A New Rapid Transit Bus Line is Coming to Campus
ALBANY, N.Y. (Oct. 26, 2021) — The beautification of the campus proceeds with the late September announcement that a new Garden Way will transform Alumni Drive when it opens in the spring of 2023.
“Like the Entry Plaza, the Podium Fountains and Podium Gardens, this Garden Way will become a cherished destination, an important recruitment and retention feature of our campus,” said Errol Millington, interim associate vice president for Facilities.
The project is part of a $60.9 million construction grant from the U.S. Department of Transportation's Federal Transit Administration to the Capital District Transportation Authority (CDTA) for an 8.5-mile Albany Washington Western Bus Rapid Transit (BRT) route. It will extend westward from the downtown Albany Bus Terminal through the Harriman State Office Campus, with a stop at ETEC, then the Uptown Campus onward to Crossgates Mall.
Millington said the one-mile section of the BRT Purple Line on the campus “will transform the current disjointed back road appearance of Alumni Drive into a very attractive and festive way that knits the campus landscape and major pedestrian pathways together east and west and north and south. It also affords the campus the opportunity to proudly display our academic excellence, offerings and opportunities to visitors and potential students and their families riding the BRT or walking through.””
The BRT will enter UAlbany's campus from the Harriman Campus at the Boor Sculpture Studio through a new connector road limited to buses and service, emergency and some delivery vehicles. It will then proceed on Alumni Drive past Indigenous Quad and the outdoor track, turn into the Science Library for a stop, loop back to Alumni Drive and continue across Dutch Quad Parking Lot and University Drive to Fuller Road..
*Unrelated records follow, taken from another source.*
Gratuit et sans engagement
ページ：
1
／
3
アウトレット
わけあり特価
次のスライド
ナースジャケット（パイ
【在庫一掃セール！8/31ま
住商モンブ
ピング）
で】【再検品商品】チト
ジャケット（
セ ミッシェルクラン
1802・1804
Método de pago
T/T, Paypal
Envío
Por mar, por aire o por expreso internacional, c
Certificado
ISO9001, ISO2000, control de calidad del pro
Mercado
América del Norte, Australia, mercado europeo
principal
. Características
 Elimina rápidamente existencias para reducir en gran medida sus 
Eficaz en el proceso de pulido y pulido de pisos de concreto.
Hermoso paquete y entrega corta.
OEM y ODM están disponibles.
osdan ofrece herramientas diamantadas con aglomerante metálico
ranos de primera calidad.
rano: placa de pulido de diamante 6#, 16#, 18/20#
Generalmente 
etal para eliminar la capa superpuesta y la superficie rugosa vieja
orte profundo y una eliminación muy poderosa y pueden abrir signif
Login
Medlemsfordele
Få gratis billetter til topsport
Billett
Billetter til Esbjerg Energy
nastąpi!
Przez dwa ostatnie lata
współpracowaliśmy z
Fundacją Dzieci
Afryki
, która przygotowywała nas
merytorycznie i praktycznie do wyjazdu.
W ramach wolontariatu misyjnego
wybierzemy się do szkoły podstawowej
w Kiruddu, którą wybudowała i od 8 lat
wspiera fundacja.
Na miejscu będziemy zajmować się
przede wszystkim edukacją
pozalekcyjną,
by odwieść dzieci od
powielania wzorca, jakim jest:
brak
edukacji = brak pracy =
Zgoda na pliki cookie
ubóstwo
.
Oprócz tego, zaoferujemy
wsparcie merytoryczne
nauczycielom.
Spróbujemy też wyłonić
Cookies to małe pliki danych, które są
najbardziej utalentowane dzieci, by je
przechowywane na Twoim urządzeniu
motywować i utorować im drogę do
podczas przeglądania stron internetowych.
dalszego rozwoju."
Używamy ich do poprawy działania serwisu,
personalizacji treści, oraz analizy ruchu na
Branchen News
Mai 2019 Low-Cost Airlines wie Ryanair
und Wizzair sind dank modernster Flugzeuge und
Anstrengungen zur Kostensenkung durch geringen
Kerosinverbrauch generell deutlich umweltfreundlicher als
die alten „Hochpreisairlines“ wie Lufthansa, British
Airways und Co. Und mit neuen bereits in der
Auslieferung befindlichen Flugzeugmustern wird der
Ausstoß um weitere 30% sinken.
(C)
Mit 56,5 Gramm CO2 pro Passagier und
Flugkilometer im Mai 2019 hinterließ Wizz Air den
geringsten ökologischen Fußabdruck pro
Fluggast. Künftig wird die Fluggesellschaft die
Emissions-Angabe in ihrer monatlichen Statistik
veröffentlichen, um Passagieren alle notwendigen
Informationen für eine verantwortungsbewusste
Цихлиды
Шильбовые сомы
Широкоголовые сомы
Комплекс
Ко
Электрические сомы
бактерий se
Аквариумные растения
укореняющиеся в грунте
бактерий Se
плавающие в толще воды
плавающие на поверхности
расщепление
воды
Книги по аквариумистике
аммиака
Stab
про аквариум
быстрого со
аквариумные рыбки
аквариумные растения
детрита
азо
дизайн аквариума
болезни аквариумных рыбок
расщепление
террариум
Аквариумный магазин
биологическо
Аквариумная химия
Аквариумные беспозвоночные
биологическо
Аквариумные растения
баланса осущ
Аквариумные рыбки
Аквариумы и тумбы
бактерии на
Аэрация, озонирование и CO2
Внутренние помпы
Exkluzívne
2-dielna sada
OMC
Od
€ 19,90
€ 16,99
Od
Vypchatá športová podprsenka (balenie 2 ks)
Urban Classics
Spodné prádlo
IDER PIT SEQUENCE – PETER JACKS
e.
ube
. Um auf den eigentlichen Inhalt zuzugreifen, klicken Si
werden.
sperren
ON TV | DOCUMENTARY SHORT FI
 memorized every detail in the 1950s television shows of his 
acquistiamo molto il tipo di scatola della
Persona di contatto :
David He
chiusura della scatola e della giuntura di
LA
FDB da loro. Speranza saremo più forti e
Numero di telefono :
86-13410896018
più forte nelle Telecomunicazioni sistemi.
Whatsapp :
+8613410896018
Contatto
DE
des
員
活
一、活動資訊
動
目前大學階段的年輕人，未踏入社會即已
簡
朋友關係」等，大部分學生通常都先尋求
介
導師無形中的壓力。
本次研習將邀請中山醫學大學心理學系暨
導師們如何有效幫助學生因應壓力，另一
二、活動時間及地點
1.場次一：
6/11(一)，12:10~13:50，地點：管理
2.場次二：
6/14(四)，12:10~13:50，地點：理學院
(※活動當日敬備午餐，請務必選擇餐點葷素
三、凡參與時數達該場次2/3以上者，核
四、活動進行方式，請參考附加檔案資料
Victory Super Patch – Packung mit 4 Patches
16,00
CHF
“It will be largely a multimodal bike/pedestrian way with enhanced landscaping, lighting, ADA and safety enhancements, and will have places along its path for a variety of campus gatherings and activities, including farmers markets and recreational activities,” Millington said. "We estimate it will cut the trip from the Downtown Campus to Science Library turnaround by 20 percent."
The full length of the project, the third BRT route for the Capital Region, includes limited stops — including one at the Downtown Campus — 16 uniquely branded buses, transit signal priority, queue bypass lanes, real-time bus arrival information and an expansion of the existing Albany bus maintenance garage to accommodate the additional buses.